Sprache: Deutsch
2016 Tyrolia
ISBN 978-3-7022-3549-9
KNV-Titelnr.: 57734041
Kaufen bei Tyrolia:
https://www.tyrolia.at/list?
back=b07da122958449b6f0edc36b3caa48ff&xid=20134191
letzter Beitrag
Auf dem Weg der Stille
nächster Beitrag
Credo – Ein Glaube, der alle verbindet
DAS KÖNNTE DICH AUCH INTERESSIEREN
....
Task details.
Write out word for word only the lines from the start of the entries down to the line with "Credo – Ein Glaube, der alle verbindet", please, including both ends.

Output of the exercise.
Sprache: Deutsch
2016 Tyrolia
ISBN 978-3-7022-3549-9
KNV-Titelnr.: 57734041
Kaufen bei Tyrolia:
https://www.tyrolia.at/list?
back=b07da122958449b6f0edc36b3caa48ff&xid=20134191
letzter Beitrag
Auf dem Weg der Stille
nächster Beitrag
Credo – Ein Glaube, der alle verbindet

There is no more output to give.